Staphylococcus aureus gibt einen Cocktail unterschiedlichster Substanzen an den Körper im Falle einer Infektion ab. Darunter sind auch die beiden Bakteriengifte Staphylococcus Enterotoxin A und B (SEA und SEB). Die Wissenschafter stellten sich nun die Frage, ob diese zu den übermäßigen Immunreaktionen gegen die Krankheitserreger beitragen.

Sie nahmen den Einfluss dieser Substanzen auf eine ganz besondere Gruppe von Immunzellen, den sogenannten „Myeloid-derived suppressor cells“ (MDSCs), unter die Lupe.
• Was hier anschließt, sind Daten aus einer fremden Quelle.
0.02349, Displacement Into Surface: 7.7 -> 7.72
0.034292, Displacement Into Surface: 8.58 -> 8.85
Diese Zellen arbeiten als Bremse des Immunsystems und verhindern, dass Immunreaktionen zu stark werden und so den Körper eher schädigen als ihm zu helfen.

Mit seinem Team hat er rund 20 unterschiedliche Stämme von Staphylococcus aureus getestet. Darunter auch solche, die gegen Antibiotika resistent sind. Solche multiresistenten Keime sind in Kliniken ein ernstes Problem, da sich durch andere Erkrankungen geschwächte Patienten mit ihnen anstecken und diese Infektionen kaum noch behandelbar sind.
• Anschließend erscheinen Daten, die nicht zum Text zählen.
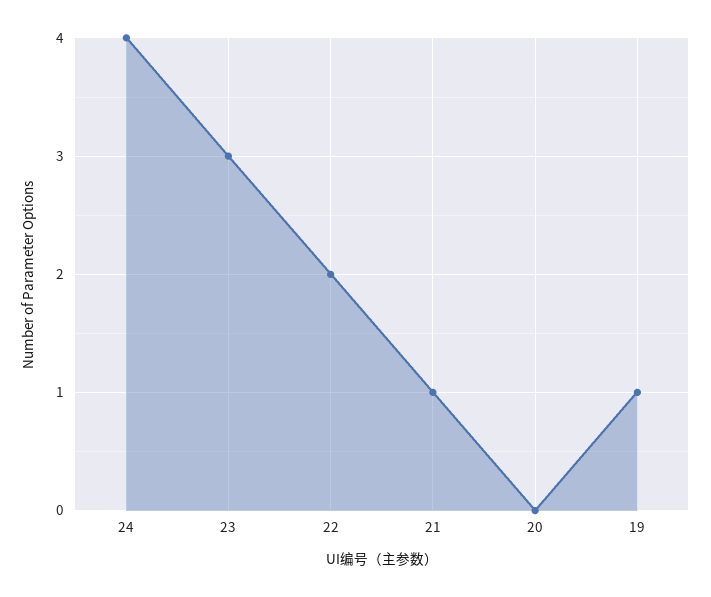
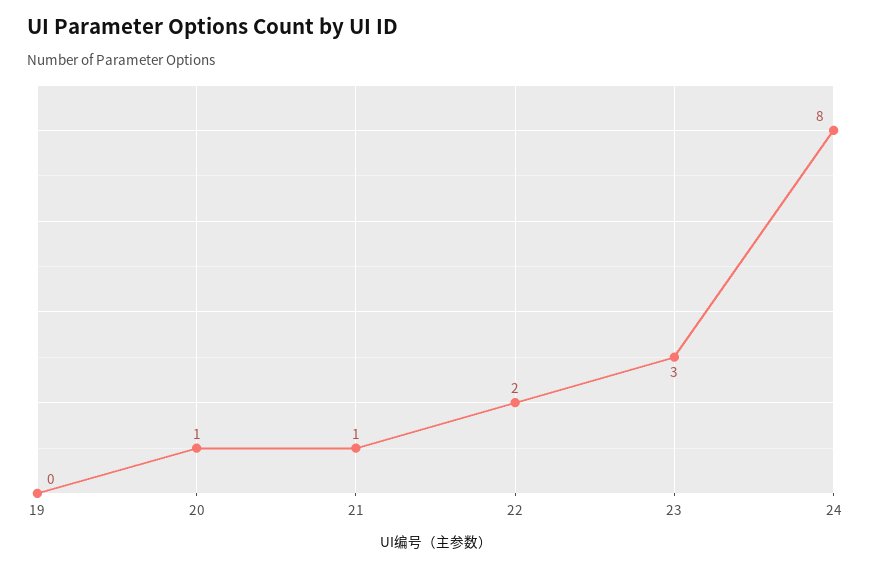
24: 4 -> 8
20: 0 -> 1
19: 1 -> 0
Wissen könnte künftig bei Krebs eingesetzt werden

Studienleiter Nikolaus Rieber, stv. Leitender Oberarzt an der Kinderklinik München Schwabing mit den Schwerpunkten Infektologie und Rheumatologie, hat mit seinem Team rund 20 unterschiedliche Stämme von Staphylococcus aureus untersucht und stellte dabei fest, dass die Menge an Entertoxinen die Wirkung auf die hemmenden MDSCs verändert. Gaben bestimmte Stämme viel Gift ab, führte das dazu, dass es sehr viel weniger kontrollierende Immunzellen gab. Geringe Mengen der Gifte hatten den gegenteiligen Effekt – es gab mehr MDSCs.
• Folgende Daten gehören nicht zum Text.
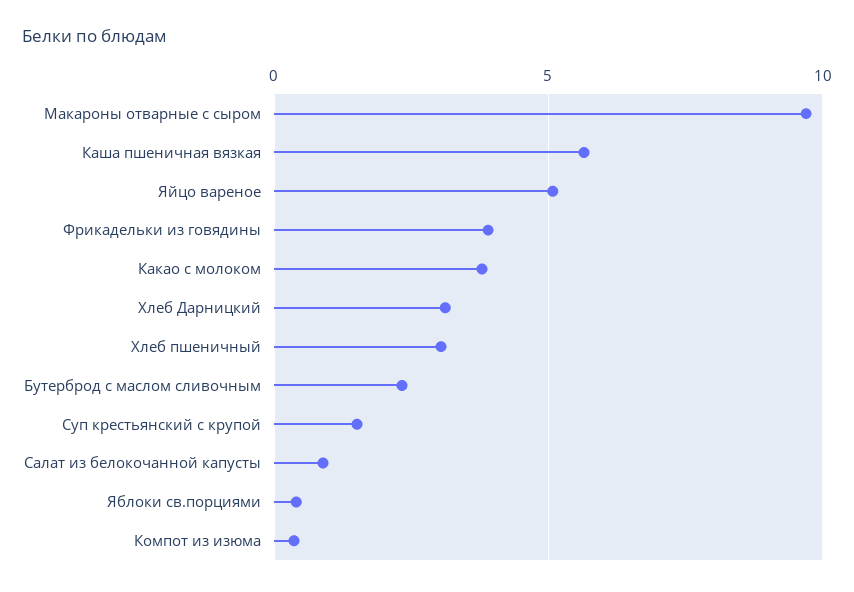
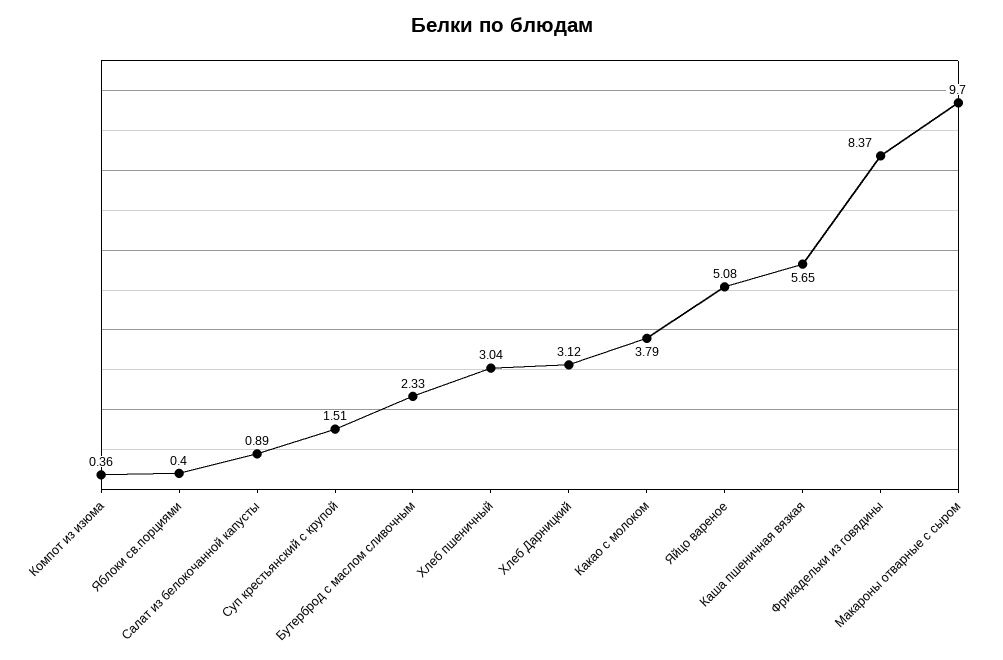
Фрикадельки из говядины: 4 -> 8.37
„Wir können noch nicht im Detail sagen, ob die hohen Konzentrationen an Toxinen dazu führen, dass MDSCs absterben oder weniger entstehen. Das Ergebnis ist aber dasselbe: die Immunreaktionen werden nicht mehr effektiv in Schach gehalten und entwickeln sich zu stark.“, erklärt Rieber.Gerade multiresistenten Stämme produzieren sehr viel Enterotoxin, so die Forscher. „Das dürfte sie neben ihren Resistenzen gegen Antibiotika noch gefährlicher machen. Sie rufen übertrieben starke Immunreaktionen hervor und schwächen so den Körper zusätzlich.“, fasst Rieber das Problem zusammen.

Das Wissen über die Wirkung der Toxine ließe sich auch gegen Krebserkrankungen einsetzen, so Riebers Meinung. Bei Tumoren ist häufig das Problem, dass das Immunsystem nicht mehr gegen den Krebs vorgeht, weil hemmende Mechanismen zu stark sind. Rieber erklärt, wie eine Therapie aussehen könnte: „Eine Möglichkeit wäre es, abgeschwächte Enterotoxine einzusetzen und so im Bereich des Tumors stärkere Immunreaktionen hervorzurufen. Die könnten dazu führen, dass die Krebszellen wieder effektiver bekämpft werden.“

Staphylokokken aureus
MRSA, hier Staphylococcus aureus, sind weltweit verbreitet. Sie besitzen eine große Bedeutung als Verursacher von nosokomialen Infektionen.